> _Given task_:
In the entries below, starting at the line containing "text The encryption" and ending at the line containing "text Project Functions [118, 755, 1157, 789]", set out only those lines as a JSON list of strings, one string per line, leaving out any blank lines.

***** Dataset excerpts *****

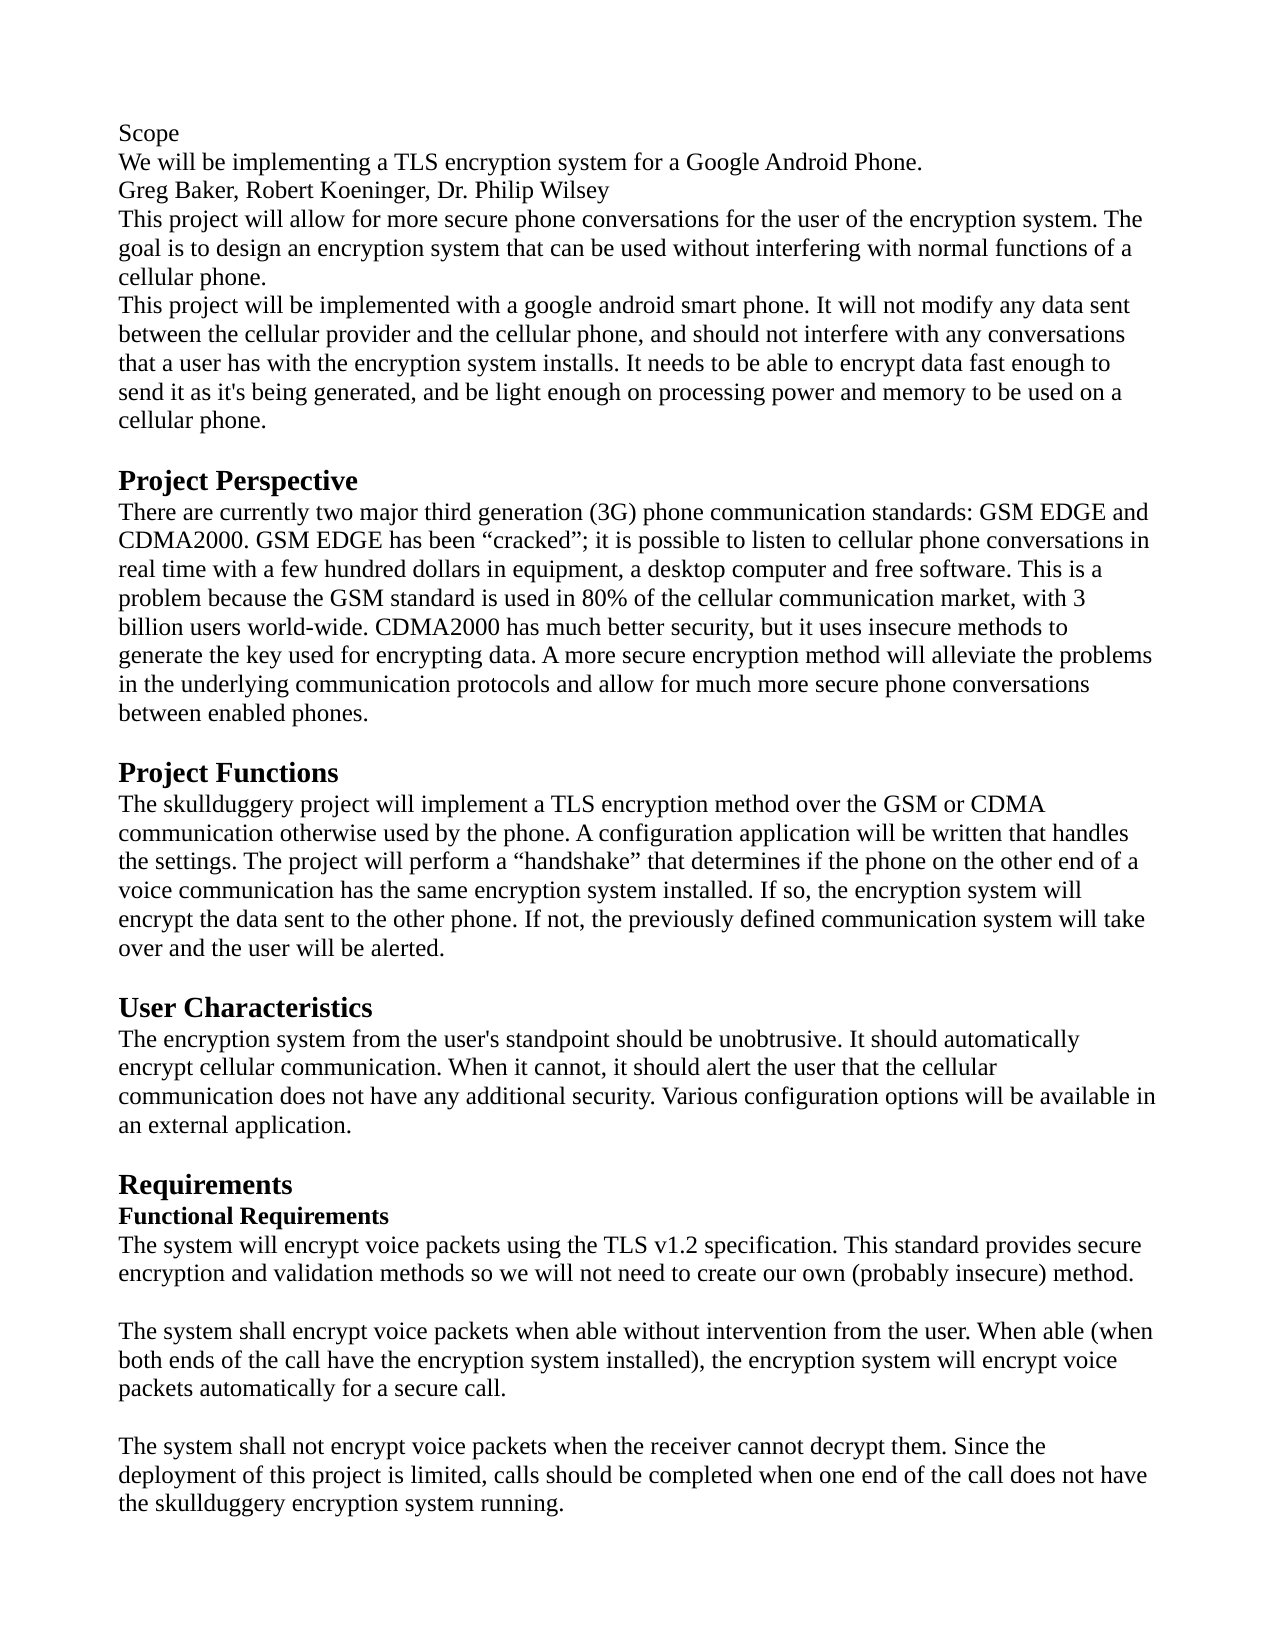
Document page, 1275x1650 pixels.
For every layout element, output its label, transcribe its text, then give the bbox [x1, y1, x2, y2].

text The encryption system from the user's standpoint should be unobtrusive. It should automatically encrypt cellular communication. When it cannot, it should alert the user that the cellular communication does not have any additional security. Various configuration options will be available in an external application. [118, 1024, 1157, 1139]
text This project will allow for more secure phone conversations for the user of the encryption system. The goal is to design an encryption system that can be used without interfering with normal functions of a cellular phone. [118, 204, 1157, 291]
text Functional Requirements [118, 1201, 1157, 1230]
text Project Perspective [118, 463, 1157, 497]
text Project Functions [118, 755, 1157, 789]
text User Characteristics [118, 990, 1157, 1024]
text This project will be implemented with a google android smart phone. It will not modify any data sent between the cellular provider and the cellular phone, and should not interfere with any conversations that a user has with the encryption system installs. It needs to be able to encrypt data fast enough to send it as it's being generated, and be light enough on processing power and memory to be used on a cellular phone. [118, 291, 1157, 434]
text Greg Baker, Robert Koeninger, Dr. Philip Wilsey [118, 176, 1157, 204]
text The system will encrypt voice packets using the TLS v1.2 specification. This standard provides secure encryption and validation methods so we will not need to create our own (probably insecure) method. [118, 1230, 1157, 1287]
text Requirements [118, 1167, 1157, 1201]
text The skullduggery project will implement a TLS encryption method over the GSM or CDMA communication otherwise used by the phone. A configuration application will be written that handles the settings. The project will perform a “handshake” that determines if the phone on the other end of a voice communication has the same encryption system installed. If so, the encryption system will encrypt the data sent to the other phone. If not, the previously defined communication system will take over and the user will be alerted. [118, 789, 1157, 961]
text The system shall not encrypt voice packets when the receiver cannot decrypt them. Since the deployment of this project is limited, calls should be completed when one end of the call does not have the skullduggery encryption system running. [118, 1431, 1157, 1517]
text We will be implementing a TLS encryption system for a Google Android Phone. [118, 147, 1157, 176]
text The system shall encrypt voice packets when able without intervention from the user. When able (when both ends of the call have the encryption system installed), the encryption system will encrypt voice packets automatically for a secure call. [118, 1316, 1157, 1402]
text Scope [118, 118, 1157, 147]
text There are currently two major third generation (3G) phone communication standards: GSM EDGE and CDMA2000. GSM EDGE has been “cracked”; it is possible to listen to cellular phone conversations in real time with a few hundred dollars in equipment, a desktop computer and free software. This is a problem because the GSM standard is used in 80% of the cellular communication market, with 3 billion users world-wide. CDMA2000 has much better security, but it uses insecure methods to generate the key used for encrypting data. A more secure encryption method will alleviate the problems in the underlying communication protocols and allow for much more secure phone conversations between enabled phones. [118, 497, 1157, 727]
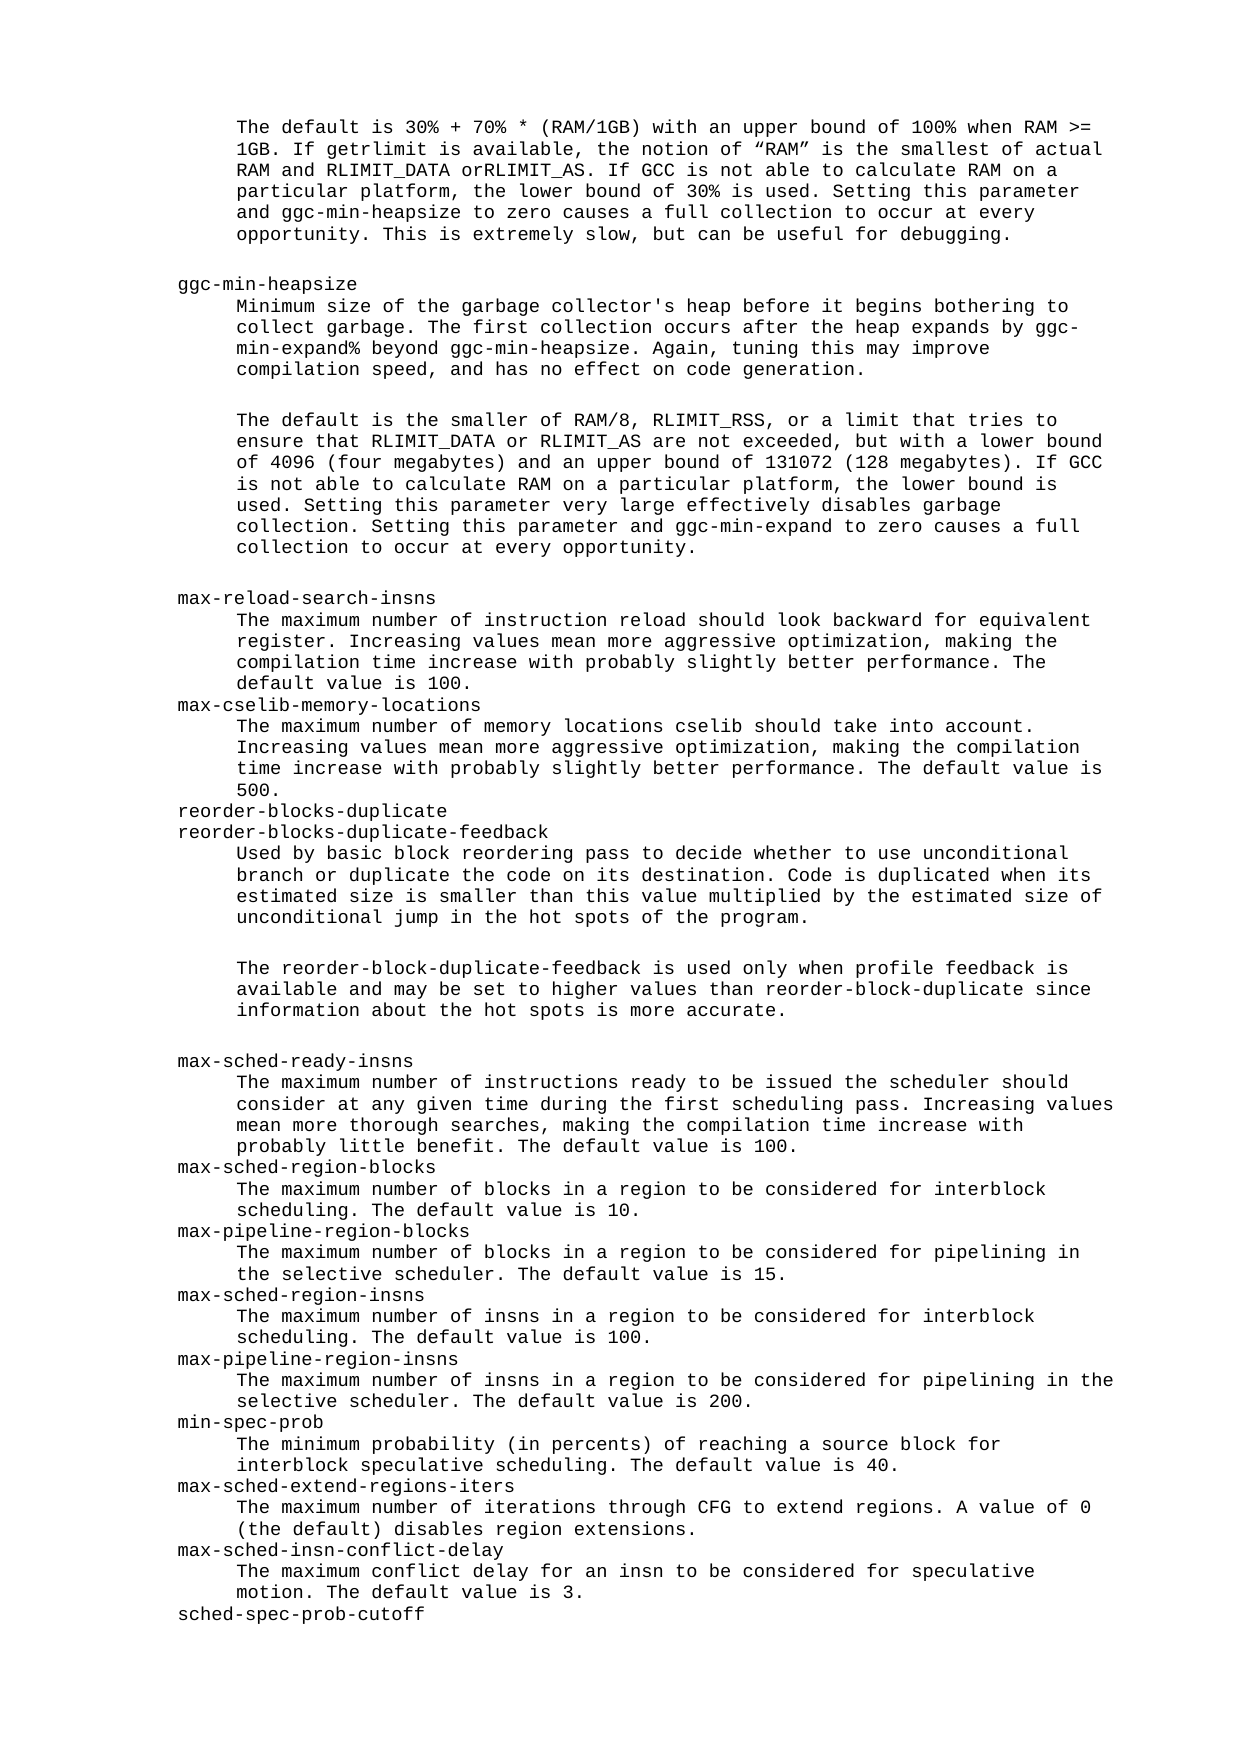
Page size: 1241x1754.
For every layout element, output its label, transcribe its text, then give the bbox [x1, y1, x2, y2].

*****
***** Dataset excerpts *****

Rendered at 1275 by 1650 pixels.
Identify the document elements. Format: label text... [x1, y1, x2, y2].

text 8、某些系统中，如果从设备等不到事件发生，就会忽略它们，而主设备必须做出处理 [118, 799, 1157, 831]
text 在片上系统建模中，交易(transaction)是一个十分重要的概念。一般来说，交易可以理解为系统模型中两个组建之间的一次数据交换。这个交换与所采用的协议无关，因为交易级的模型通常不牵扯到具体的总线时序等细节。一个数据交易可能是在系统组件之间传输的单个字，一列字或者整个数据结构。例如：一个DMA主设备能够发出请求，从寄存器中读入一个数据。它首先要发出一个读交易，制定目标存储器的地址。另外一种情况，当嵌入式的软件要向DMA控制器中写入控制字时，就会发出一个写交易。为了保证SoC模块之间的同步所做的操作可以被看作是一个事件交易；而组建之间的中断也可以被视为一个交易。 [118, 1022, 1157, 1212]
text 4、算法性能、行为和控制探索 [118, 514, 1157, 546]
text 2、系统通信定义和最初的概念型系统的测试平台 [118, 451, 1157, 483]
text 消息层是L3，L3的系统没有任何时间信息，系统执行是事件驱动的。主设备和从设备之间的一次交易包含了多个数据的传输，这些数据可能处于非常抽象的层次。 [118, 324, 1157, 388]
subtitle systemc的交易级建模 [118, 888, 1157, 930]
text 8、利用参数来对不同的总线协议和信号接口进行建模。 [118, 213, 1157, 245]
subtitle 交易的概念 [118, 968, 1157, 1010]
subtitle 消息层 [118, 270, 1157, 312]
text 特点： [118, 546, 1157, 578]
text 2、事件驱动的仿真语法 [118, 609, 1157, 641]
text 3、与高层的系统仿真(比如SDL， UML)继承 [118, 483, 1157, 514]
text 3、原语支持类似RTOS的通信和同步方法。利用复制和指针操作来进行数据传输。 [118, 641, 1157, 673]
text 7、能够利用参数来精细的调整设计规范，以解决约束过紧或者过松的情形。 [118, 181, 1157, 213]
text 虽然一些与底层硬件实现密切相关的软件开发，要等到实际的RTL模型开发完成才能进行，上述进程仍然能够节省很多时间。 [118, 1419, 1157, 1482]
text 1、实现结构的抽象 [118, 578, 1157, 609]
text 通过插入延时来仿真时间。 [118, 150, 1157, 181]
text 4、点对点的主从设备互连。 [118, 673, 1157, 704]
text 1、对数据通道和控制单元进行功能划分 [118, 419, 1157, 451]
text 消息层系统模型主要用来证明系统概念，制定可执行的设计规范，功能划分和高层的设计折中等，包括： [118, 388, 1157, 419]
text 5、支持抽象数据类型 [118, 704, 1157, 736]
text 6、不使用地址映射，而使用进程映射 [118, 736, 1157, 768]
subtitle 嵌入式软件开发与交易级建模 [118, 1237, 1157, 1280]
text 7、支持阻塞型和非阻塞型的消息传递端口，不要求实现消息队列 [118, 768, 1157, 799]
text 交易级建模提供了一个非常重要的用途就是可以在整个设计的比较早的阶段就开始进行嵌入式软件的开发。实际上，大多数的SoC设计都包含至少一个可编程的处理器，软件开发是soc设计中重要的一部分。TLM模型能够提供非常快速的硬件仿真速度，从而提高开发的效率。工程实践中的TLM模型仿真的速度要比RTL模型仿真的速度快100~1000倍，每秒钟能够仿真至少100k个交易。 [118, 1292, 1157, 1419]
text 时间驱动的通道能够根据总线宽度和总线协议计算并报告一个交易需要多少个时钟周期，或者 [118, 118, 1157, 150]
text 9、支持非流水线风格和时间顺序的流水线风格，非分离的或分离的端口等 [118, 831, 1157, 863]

*****
***** Dataset excerpts *****

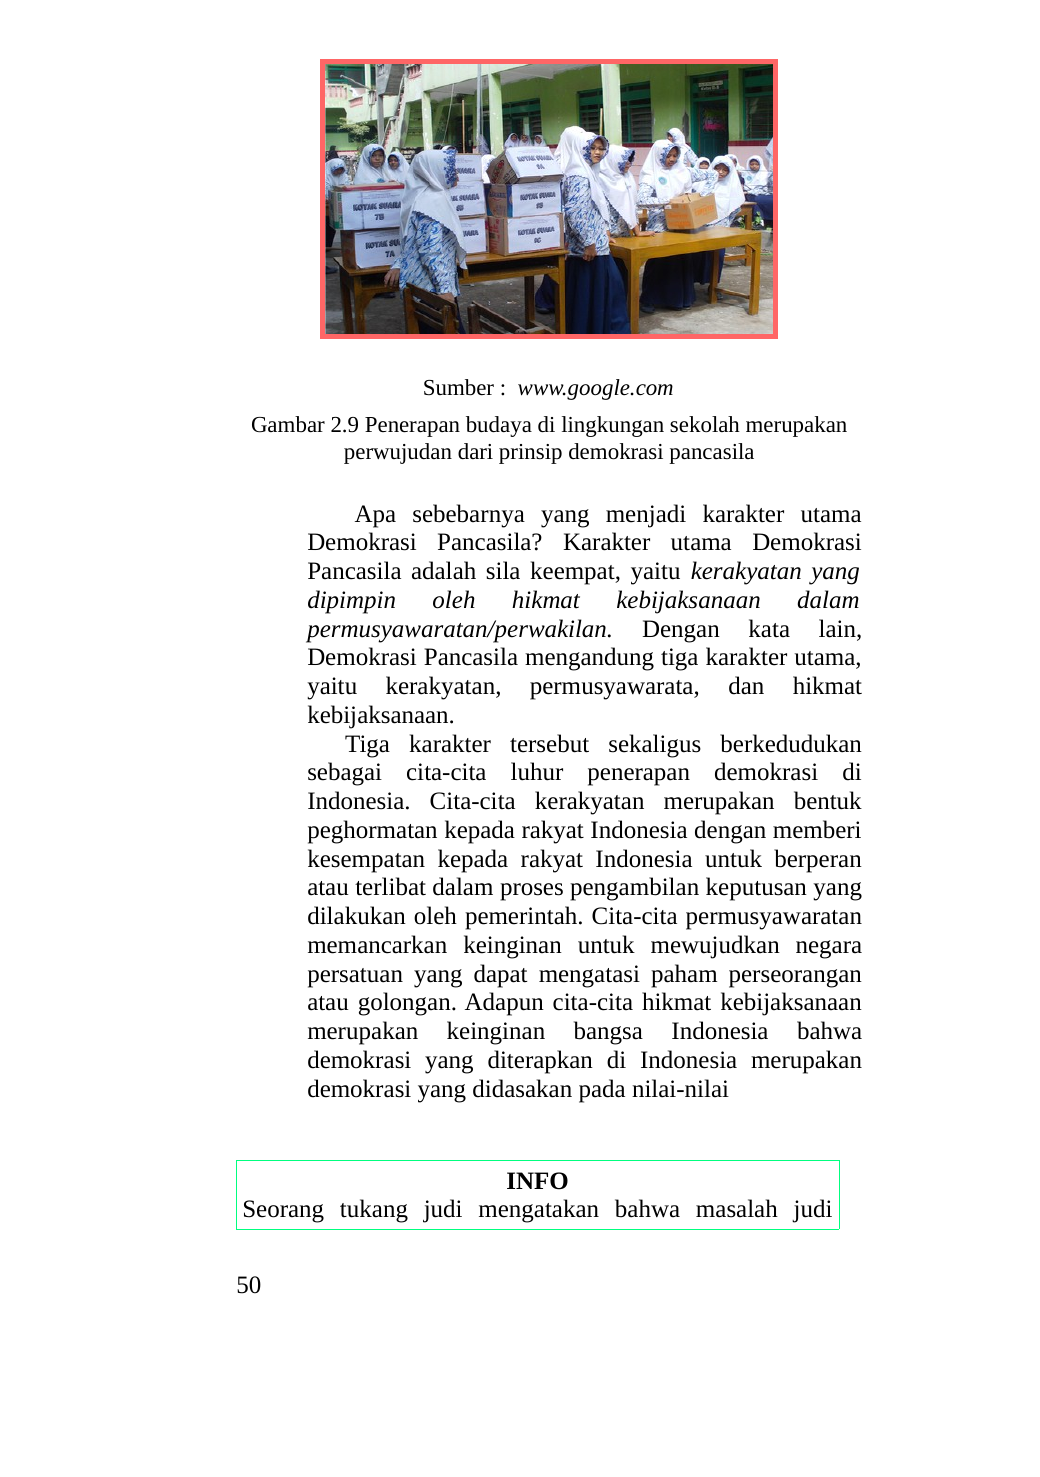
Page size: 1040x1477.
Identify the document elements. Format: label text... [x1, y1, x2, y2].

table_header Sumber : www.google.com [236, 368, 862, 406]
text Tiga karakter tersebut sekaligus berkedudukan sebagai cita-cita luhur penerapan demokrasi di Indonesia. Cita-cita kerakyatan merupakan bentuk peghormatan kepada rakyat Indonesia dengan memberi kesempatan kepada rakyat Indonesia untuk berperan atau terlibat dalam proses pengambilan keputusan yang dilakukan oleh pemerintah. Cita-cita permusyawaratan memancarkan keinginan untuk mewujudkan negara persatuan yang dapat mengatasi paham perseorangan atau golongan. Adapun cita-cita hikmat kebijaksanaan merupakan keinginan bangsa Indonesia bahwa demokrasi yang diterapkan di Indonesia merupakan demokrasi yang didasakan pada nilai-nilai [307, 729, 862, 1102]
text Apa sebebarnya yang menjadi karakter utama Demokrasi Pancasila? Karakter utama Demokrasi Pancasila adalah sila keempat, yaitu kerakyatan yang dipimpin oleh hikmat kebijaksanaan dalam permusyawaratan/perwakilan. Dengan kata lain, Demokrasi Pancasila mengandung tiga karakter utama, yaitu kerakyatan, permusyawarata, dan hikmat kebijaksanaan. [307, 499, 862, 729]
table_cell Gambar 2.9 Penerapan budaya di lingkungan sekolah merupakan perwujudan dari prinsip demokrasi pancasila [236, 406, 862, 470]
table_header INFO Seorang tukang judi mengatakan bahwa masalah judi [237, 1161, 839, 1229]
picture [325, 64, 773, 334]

*****

> _Result of this exercise_:
[
  "text The encryption system from the user's standpoint should be unobtrusive. It should automatically encrypt cellular communication. When it cannot, it should alert the user that the cellular communication does not have any additional security. Various configuration options will be available in an external application. [118, 1024, 1157, 1139]",
  "text This project will allow for more secure phone conversations for the user of the encryption system. The goal is to design an encryption system that can be used without interfering with normal functions of a cellular phone. [118, 204, 1157, 291]",
  "text Functional Requirements [118, 1201, 1157, 1230]",
  "text Project Perspective [118, 463, 1157, 497]",
  "text Project Functions [118, 755, 1157, 789]"
]